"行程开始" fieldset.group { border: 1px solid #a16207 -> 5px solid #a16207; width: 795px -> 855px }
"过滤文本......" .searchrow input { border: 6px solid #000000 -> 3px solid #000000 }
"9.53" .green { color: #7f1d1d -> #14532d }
--
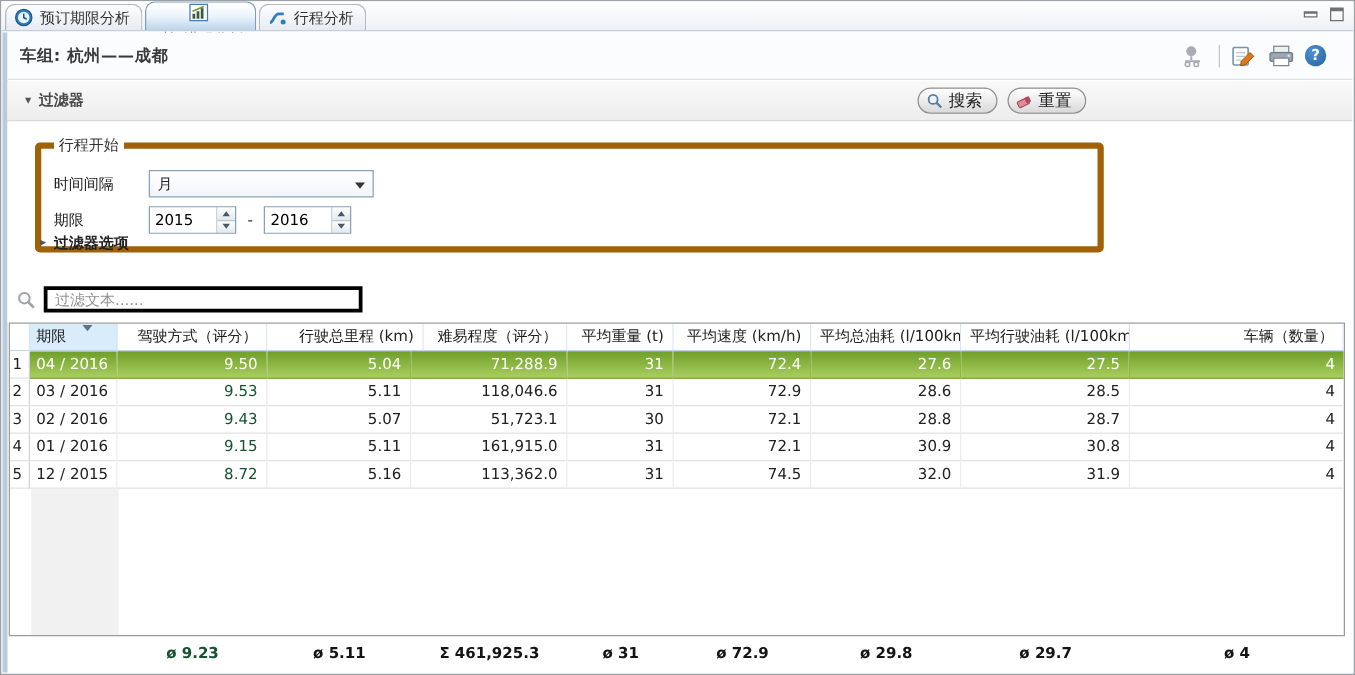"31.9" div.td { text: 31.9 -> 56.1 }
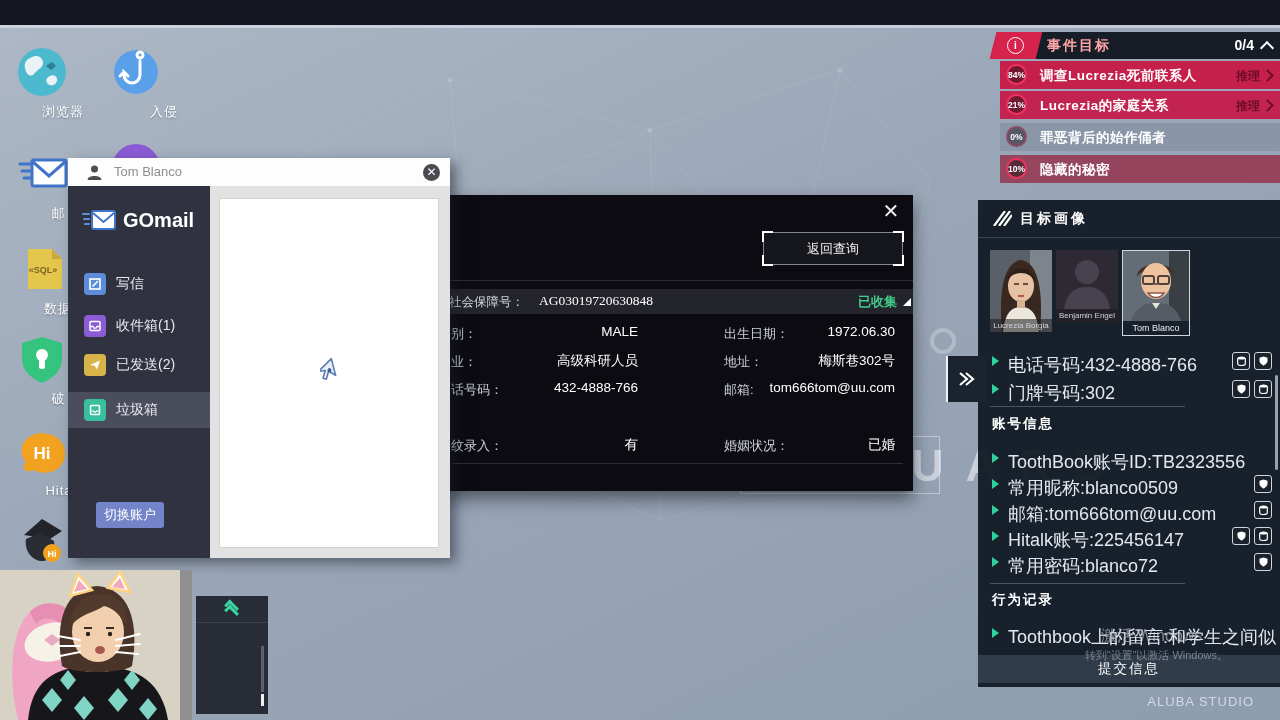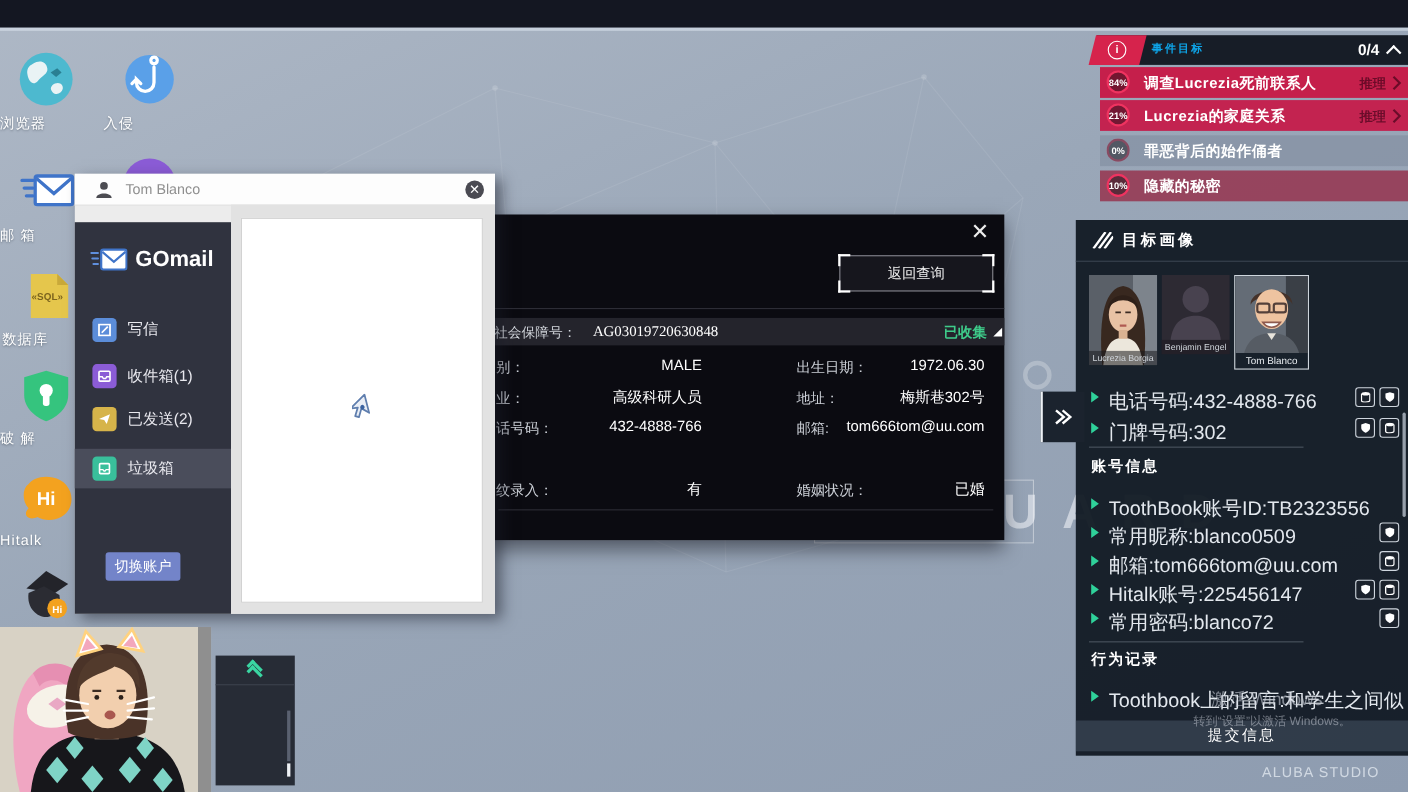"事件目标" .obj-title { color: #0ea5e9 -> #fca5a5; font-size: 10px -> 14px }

#### THE TASK:
Only lines that contain the string "solid" count; pick each one out of the records and copy it.

#### OUTPUT OF THE TASK:
"行程开始" fieldset.group { border: 1px solid #a16207 -> 5px solid #a16207; width: 795px -> 855px }
"过滤文本......" .searchrow input { border: 6px solid #000000 -> 3px solid #000000 }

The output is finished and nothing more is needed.